WHAT TO WORK ON:
A. According to the biography of Consuelo Díez, for how many years did she direct the Center for Diffusion of Contemporary Music?
B. From the biography of Consuelo Díez, quote the passage that opens with "After completing her" and ends with "has two children.".

PASSAGE SHOWN:
········

Consuelo Díez Fernández (born 16 August 1958) is a Spanish electroacoustic composer.

Life
Consuelo Díez was born in Madrid, Spain, and studied at the Royal Conservatory of Music in Madrid with Anton Garcia Abril and Roman Alis. She also studied art history at the Universidad Complutense de Madrid, and graduated with a Master of Arts from Hartt School of Music (USA) and a Doctorate in Musical Arts from Hartford University (USA).

After completing her studies, Diez returned to work as a composer in Madrid.  She taught music at the Conservatory in Madrid and served for five years as the director of the Center for Diffusion of Contemporary Music. Diez is married and has two children.

········

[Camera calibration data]
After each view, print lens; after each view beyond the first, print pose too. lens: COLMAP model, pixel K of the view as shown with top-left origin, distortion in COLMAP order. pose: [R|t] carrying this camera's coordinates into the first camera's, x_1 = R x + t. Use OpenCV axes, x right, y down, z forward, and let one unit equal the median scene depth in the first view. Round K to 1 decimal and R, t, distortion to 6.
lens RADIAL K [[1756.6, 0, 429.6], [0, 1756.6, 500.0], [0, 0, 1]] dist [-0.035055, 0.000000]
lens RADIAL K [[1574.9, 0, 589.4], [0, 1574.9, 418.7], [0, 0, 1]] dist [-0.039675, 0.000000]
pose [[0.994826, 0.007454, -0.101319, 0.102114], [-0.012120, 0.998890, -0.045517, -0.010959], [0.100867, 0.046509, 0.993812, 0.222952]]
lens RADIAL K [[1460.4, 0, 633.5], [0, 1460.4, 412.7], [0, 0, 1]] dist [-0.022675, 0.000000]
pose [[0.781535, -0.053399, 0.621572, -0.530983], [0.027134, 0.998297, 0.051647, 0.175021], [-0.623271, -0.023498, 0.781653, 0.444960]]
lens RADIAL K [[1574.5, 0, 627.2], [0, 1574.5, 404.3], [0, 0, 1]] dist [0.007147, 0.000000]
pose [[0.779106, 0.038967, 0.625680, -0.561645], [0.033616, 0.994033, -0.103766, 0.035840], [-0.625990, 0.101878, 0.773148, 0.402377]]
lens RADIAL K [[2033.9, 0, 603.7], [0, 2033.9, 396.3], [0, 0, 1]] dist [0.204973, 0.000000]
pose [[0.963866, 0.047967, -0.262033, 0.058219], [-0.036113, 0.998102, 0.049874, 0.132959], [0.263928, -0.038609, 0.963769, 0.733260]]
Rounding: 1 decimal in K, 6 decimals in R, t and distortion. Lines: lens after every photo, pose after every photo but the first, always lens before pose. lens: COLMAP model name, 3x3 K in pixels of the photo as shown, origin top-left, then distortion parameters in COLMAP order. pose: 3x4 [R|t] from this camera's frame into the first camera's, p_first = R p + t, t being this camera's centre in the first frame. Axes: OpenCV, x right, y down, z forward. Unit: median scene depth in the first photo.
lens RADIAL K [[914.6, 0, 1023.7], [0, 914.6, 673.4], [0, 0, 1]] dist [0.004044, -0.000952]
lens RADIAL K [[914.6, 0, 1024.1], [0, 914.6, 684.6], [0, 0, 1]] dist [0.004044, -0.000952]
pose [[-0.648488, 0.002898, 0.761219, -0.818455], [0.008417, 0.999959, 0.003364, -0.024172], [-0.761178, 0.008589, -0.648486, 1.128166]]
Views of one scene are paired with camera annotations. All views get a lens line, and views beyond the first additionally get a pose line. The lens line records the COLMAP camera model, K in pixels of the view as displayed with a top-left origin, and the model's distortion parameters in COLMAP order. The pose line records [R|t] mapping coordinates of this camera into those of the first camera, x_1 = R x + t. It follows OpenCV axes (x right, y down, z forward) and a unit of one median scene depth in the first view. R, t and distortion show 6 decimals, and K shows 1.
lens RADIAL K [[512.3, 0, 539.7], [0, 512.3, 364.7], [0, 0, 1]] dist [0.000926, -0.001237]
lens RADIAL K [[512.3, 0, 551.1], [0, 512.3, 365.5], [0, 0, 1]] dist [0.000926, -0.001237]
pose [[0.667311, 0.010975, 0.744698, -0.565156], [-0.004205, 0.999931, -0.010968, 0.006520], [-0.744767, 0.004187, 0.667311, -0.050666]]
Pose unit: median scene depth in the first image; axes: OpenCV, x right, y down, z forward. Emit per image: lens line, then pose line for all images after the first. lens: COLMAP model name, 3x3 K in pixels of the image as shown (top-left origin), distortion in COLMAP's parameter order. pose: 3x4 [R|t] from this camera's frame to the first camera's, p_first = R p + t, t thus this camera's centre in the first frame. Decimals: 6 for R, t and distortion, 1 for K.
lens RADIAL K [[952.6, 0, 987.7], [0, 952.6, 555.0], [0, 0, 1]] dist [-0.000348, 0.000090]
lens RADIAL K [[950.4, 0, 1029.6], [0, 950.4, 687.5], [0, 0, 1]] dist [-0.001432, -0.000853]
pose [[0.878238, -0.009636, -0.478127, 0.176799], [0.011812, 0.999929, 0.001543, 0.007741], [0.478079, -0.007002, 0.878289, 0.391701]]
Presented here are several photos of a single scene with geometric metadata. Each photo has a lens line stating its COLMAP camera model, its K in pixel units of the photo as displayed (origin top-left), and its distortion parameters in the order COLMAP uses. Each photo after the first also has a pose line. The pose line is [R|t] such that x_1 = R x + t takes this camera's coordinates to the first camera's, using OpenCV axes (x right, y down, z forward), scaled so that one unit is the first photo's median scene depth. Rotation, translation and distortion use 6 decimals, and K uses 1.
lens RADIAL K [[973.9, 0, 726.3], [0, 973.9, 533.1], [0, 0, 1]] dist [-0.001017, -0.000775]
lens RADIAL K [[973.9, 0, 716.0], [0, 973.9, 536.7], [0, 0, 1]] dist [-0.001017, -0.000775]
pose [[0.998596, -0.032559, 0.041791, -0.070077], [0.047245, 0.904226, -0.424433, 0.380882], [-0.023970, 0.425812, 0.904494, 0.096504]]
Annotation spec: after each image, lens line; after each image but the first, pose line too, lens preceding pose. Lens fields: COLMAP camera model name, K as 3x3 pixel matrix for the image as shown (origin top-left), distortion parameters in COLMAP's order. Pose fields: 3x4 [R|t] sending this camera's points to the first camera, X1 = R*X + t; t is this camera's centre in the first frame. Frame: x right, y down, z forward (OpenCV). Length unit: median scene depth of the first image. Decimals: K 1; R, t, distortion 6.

········

SOLUTION SET:
A. Five years.

B.
After completing her studies, Diez returned to work as a composer in Madrid.  She taught music at the Conservatory in Madrid and served for five years as the director of the Center for Diffusion of Contemporary Music. Diez is married and has two children.